Humanity in an Age of Fear
A New Hampshire freshman on the bus home from high school, I read through the day’s CNN push notifications on my phone. I read, unsurprised and admiring, of the Ethiopian Lelisa Benti and Kenyan Rita Jeptoo’s victories in the Boston Marathon, going on only an hour away from home. Without warning, more notifications poured in—reports of an explosion at the marathon’s finish line. I sat stunned and looked around the near empty bus at the oblivious faces.
The Boston Marathon bombing was the talk of the school for the next few weeks. “Boston Strong” shirts trended and all of New England became tense as the manhunt proceeded. My Economics teacher remarked that only Bostonians know how to get it done; the whole city was shuttered as police swept through their leads. All of a sudden, we were all proud to be New Englanders and then Americans.
Such feelings of unity and patriotism surge after acts of terrorism. As Muslim extremists and as “foreigners” (Dzhokhar Tsarnaev became a naturalized US Citizen in 2012, his brother Tamerlan had permanent resident status at the time of his death), the Tsarnaev brothers easily aroused the country’s anger. But what about “domestic” terrorists? American-on-American terrorism is disorienting. As much as we all may differ in our views, it is an American principle that life and liberty are “inalienable rights,” that personal beliefs should never be subject to coercion.
The UNABOMBER, Oklahoma City, Charleston Church, Pulse—all hearken to mind scenes of unspeakable violence. The motives behind these acts include anarchism, retaliation against government actions, racial superiority and Islamic extremism, respectively. But each are done with the intention of frightening people and the government into compliance with a personal ideology.
On an April day in 1995, an explosion rocked the Alfred P. Murrah Federal Building in Oklahoma City. One side of the building collapsed and the offices within were left a smoldering heap of metal. A veteran of the Gulf War, Timothy McVeigh wanted revenge for government conduct in Waco, Texas and in the Randy Weaver case. His further criticism of American ownership of weapons of mass destruction and consumption of neo-Nazi tracts fueled his hatred of the government. His thoughts manifested themselves in violent action and he and a partner detonated a car bomb in the Murrah Federal Building, killing 168 people, to garner attention to his cause. Three months before the September 11, 2001 attacks, McVeigh was executed.
Common morality would condemn McVeigh’s actions. He targeted government employees uninvolved in the events he protested. In his mind and the mind of other terrorists, foreign or domestic, the cause was greater than the individual—and the victims. Another event often unconsidered in the discussion of terrorism is the Harper's Ferry raids. The abolitionist John Brown had already killed pro-slavery advocates in the mini-civil war of Bloody Kansas. Brown wanted to incite a slave revolt across the South by seizing weapons and ammunition at the federal armory in Harper’s Ferry, Virginia. Frustrated at government slowness and infighting regarding the slave issue, Brown tried to force the issue.

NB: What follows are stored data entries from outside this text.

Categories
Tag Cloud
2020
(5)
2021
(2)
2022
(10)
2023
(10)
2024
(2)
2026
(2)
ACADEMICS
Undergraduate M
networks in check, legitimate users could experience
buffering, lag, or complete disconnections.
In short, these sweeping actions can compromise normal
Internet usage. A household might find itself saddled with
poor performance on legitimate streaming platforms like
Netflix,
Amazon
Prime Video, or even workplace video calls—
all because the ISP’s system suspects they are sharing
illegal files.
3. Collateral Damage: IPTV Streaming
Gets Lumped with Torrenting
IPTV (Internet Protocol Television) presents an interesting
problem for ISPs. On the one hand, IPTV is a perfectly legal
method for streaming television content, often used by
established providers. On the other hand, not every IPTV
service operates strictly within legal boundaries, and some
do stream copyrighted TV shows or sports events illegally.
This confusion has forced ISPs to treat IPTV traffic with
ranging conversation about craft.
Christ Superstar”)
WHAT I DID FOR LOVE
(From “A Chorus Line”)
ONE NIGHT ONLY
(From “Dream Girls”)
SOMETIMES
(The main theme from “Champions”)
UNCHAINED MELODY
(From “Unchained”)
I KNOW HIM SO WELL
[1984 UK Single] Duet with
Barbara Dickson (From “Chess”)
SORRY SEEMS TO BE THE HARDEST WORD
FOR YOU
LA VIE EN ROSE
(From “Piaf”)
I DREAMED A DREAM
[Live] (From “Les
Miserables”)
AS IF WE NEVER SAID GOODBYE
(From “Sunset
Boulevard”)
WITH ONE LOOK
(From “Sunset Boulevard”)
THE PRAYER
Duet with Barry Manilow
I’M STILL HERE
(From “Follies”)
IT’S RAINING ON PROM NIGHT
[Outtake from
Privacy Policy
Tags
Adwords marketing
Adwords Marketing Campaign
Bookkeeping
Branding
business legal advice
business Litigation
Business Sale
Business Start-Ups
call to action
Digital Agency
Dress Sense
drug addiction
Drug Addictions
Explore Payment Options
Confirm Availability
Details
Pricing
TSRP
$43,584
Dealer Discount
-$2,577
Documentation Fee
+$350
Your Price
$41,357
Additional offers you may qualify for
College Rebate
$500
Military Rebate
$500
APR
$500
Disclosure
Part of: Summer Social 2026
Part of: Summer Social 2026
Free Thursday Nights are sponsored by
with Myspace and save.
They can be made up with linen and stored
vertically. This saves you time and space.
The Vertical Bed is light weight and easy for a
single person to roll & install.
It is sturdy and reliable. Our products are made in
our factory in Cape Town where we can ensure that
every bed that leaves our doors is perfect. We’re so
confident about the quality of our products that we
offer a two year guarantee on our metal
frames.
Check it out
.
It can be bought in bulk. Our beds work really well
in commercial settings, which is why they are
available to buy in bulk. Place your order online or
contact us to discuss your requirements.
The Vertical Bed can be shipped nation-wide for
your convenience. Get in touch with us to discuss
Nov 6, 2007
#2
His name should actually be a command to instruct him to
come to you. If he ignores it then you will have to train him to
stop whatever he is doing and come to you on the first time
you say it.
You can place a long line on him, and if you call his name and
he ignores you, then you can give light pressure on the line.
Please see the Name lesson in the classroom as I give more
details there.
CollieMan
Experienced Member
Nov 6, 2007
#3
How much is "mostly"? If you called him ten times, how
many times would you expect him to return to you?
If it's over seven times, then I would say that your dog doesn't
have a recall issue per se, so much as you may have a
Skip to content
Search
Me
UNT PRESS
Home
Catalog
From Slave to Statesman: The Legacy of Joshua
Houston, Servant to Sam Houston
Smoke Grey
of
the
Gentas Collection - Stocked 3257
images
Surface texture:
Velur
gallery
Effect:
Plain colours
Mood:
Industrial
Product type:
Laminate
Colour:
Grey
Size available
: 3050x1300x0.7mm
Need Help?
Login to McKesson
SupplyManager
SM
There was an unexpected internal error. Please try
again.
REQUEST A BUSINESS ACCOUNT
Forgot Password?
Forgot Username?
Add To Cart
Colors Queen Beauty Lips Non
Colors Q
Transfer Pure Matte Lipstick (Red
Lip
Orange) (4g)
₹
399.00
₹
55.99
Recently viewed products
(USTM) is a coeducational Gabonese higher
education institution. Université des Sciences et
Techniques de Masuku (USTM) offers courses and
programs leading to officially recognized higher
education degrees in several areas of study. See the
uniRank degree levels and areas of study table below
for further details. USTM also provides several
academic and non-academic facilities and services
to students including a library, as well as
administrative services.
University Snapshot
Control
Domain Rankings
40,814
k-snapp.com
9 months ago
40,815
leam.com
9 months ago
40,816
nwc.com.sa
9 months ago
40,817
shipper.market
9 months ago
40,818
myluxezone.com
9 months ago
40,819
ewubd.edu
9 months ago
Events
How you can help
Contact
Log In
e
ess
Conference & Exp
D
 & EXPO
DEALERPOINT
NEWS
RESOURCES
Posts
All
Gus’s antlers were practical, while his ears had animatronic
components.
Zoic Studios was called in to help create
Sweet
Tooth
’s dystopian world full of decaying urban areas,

Brown is often justified in his actions for the righteousness of his cause, in spite of the deaths it cost. McVeigh is condemned. Why is that? Brown blasted the injustices and atrocities of slavery; McVeigh protested the nuclear bombings of Nagasaki and Hiroshima and the deaths of (some) innocents in Waco and of Weaver. When we consider Islamic terrorism, do we remember the Crusades or the Inquisition? One might argue that Catholics had subverted the Bible to support their beliefs; then what of Muslim extremists?
I am not trying to equalize these situations. That is the danger of revisionist history—of seeing and judging the past in the conceptual lens of a modern worldview. However, I challenge everyone to consider all sides of the terrorist issue and the mental processes of those corrupted into believing that the propagation of ideology overrides the right to life. I will forever condemn terrorism. However, there is a clause in the P.A.T.R.I.O.T. Act that permits incarceration without trial of those suspected of terrorism, ties to terrorists or terrorist tendencies. A fellow Adventist, looking to the potential future, warned me that this clause might be abused to persecute religious groups into submission. Coupled with the President’s cultivating of media outlets, I fear the potential for those who stand for God to be libeled and defamed in the media in order to justify their persecution.
In 1941, Franklin D. Roosevelt’s famous “Four Freedoms” speech articulated these human rights: freedom of speech, freedom of worship, freedom from want, and freedom from fear. Besides freedom from want, I see the other three increasingly violated in the divisiveness of American society. Racialization, political partisanship, religious tension and xenophobia all contribute to an atmosphere of fear which encourages government and popular encroachment on human rights.